# WORK ORDER
Could you restate word for word every line from the one containing "partecipazione attiva attraverso" to the end of the records, and nothing else?

# GIVEN DATA
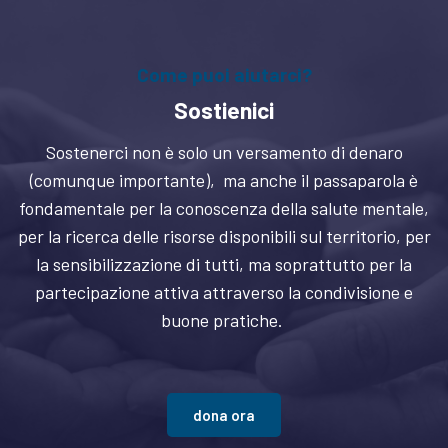
Come puoi aiutarci?
Sostienici
Sostenerci non è solo un versamento di denaro
(comunque importante), ma anche il passaparola è
fondamentale per la conoscenza della salute mentale,
per la ricerca delle risorse disponibili sul territorio, per
la sensibilizzazione di tutti, ma soprattutto per la
partecipazione attiva attraverso la condivisione e
buone pratiche.
dona ora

# ANSWER SPACE
partecipazione attiva attraverso la condivisione e
buone pratiche.
dona ora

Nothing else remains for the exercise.